Keywords: e. primordial germ cells; b. germline stem cell
Transposable elements (TEs) are mobile genetic elements whose proliferation in the germline induce germ cell loss and sterility. Hosts reduce this fitness cost through resistance, which involves suppression of TE proliferation, or tolerance, where the germline withstands the damaging effects of transposition. While host resistance to TEs by piRNAs is studied extensively, little is known about host factors that confer tolerance. Our lab identified bruno as a source of natural variation in tolerance to P-element DNA transposon induced germ cell loss in Drosophila melanogaster. Bruno is an RNA binding protein and a translation repressor that plays important roles in the regulation of oocyte development in adults. However, the role of bruno in determining tolerance to transposition is unknown.
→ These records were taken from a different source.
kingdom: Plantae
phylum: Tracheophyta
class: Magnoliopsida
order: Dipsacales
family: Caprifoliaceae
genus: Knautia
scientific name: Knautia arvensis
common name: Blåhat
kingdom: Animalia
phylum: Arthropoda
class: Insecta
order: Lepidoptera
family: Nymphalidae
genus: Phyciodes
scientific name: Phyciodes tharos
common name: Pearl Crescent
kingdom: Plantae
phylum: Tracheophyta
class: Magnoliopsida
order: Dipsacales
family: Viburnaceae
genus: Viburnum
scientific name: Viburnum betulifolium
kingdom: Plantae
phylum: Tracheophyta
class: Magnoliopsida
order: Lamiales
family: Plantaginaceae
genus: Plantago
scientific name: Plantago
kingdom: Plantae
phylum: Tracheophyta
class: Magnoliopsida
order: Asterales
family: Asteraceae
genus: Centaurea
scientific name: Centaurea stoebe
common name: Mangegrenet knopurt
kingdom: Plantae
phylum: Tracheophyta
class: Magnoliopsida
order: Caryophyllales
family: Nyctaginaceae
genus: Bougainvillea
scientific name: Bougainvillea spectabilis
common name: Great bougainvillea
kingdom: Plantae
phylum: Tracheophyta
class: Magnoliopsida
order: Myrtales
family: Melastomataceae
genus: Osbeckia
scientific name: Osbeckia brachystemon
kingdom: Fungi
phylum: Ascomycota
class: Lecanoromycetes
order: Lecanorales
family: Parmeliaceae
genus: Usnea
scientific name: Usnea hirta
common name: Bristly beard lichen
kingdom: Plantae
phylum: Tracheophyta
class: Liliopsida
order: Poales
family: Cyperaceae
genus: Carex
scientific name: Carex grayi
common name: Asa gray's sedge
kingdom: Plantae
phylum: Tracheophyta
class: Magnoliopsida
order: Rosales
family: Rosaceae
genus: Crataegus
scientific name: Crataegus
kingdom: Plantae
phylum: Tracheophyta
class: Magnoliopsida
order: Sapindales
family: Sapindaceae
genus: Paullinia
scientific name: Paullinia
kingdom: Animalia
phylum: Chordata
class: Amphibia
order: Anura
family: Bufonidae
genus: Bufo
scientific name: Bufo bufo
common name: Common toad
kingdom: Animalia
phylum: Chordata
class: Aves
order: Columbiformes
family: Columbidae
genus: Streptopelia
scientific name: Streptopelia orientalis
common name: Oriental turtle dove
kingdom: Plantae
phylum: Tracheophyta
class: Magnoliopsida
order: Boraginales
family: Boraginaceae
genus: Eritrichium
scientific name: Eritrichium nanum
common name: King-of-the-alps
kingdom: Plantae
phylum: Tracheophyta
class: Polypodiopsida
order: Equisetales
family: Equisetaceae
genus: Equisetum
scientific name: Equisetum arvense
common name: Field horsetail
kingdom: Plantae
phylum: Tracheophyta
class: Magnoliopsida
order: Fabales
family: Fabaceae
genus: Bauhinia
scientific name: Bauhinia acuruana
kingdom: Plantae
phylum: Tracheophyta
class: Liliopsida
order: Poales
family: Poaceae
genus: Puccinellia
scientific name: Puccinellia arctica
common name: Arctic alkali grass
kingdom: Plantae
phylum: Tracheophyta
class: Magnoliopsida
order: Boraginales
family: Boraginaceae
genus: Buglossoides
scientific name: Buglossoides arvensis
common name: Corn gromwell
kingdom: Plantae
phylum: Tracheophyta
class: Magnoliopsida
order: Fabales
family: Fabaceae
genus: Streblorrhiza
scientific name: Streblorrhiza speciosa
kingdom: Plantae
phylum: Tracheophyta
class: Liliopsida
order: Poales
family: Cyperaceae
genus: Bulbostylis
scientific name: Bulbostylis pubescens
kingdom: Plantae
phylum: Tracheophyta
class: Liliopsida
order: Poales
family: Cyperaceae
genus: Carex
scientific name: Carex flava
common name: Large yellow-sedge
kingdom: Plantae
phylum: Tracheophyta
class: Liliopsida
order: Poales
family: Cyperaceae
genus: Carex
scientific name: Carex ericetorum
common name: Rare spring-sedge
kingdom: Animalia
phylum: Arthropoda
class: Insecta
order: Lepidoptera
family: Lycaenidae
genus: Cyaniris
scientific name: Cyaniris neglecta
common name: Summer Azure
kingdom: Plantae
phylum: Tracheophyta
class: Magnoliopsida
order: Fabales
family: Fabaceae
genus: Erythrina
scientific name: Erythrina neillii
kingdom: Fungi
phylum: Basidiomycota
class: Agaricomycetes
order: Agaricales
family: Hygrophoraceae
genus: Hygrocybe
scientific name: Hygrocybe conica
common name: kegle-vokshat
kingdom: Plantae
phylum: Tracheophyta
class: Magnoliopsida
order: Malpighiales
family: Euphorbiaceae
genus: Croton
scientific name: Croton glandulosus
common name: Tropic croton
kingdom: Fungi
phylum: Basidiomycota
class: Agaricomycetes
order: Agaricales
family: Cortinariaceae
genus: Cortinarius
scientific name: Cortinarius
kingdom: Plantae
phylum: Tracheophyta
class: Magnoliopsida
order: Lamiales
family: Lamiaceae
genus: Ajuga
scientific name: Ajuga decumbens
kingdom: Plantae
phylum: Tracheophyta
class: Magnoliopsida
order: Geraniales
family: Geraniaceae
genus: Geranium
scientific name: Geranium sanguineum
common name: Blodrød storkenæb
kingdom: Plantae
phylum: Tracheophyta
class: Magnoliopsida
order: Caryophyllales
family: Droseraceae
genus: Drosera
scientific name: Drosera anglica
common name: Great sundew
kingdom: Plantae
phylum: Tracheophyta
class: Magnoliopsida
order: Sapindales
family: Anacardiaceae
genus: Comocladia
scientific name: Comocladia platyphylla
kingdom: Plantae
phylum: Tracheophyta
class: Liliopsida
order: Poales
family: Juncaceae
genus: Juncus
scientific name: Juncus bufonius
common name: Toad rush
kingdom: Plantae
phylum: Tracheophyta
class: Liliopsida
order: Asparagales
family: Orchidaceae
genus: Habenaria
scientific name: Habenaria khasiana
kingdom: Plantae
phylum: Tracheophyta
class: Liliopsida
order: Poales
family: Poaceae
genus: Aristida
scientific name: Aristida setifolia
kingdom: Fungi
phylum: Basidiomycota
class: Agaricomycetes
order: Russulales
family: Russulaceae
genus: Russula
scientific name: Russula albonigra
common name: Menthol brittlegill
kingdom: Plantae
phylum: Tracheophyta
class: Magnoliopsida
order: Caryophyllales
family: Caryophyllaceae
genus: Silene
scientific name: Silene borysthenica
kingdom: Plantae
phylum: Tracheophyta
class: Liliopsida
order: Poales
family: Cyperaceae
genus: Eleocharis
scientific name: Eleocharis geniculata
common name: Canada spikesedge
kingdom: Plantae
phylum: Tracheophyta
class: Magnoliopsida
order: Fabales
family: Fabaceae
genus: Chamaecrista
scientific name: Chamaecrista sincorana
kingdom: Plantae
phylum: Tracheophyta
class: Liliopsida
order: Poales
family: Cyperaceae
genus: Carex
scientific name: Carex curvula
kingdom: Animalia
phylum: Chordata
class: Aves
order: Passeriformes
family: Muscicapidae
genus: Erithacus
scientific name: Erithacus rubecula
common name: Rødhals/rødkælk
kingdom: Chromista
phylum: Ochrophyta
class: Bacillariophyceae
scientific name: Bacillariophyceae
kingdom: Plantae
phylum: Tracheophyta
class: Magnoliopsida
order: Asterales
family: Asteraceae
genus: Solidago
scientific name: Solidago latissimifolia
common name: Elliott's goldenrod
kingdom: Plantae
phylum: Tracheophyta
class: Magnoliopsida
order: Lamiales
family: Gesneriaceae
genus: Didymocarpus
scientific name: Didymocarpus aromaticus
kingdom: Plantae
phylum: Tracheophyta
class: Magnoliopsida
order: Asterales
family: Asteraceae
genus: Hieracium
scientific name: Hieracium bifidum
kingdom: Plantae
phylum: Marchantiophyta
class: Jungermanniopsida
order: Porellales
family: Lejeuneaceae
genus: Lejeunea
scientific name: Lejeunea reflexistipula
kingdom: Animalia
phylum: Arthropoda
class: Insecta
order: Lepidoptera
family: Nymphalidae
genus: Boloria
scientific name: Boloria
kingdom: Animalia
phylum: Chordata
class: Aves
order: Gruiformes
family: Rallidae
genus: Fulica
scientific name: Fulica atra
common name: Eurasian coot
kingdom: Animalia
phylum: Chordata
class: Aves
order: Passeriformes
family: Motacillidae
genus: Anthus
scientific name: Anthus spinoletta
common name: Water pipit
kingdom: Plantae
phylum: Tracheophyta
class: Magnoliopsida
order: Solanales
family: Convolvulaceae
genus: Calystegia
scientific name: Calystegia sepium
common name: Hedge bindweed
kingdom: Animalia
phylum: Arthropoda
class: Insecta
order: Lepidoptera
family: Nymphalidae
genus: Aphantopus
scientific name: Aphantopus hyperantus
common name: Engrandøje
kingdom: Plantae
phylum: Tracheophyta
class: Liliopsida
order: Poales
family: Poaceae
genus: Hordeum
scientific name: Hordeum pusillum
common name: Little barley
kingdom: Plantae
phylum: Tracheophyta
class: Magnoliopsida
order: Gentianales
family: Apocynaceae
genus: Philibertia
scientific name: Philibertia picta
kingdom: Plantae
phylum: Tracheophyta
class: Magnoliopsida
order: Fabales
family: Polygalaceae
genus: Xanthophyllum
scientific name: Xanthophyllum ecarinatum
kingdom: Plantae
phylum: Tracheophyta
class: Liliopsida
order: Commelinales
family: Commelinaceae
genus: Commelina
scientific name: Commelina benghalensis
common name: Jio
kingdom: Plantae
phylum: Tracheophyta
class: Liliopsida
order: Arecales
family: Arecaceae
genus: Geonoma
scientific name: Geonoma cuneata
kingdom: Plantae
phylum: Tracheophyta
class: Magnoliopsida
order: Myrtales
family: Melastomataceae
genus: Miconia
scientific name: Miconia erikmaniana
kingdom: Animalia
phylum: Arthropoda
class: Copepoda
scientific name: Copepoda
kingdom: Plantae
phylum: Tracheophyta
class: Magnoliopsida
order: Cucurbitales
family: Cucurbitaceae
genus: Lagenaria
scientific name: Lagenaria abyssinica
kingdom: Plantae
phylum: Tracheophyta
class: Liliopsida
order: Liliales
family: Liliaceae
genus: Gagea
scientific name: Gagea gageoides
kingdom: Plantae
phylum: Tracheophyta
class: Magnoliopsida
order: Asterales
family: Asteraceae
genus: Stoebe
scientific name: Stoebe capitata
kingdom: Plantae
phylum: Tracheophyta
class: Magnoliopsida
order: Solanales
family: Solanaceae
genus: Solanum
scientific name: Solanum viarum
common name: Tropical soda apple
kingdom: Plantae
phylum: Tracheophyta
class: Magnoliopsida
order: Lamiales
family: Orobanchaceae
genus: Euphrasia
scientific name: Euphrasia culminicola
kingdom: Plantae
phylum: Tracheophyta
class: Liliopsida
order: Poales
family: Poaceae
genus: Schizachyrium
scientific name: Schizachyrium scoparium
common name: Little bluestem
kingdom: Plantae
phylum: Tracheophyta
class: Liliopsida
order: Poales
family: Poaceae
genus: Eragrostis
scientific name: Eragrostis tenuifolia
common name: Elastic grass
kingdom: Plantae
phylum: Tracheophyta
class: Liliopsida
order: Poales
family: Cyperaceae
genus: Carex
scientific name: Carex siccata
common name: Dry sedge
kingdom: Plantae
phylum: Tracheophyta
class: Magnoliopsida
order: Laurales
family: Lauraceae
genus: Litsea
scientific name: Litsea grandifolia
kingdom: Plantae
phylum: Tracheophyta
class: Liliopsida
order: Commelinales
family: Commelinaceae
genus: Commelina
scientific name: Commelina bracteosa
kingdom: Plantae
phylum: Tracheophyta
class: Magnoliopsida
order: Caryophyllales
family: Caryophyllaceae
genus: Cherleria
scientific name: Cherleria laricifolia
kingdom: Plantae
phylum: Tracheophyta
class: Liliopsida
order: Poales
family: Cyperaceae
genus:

Recent studies have shown that P-element induced dysgenesis triggers loss of germ cells in the larval stage. While bruno previously had no known function in larvae, we have discovered that Bruno protein is expressed in larval primordial germ cells (PGCs) and that Bruno function impacts P-element induced germ cell loss specifically in the larval stage. We are currently testing two hypotheses to explain the relationship between Bruno function and PGC loss: 1) hybrid dysgenesis increases bruno expression in PGCs, resulting in activation of bruno-dependent differentiation pathways and 2) bruno increases transposition of P-element, leading to increased DNA damage and loss of PGCs.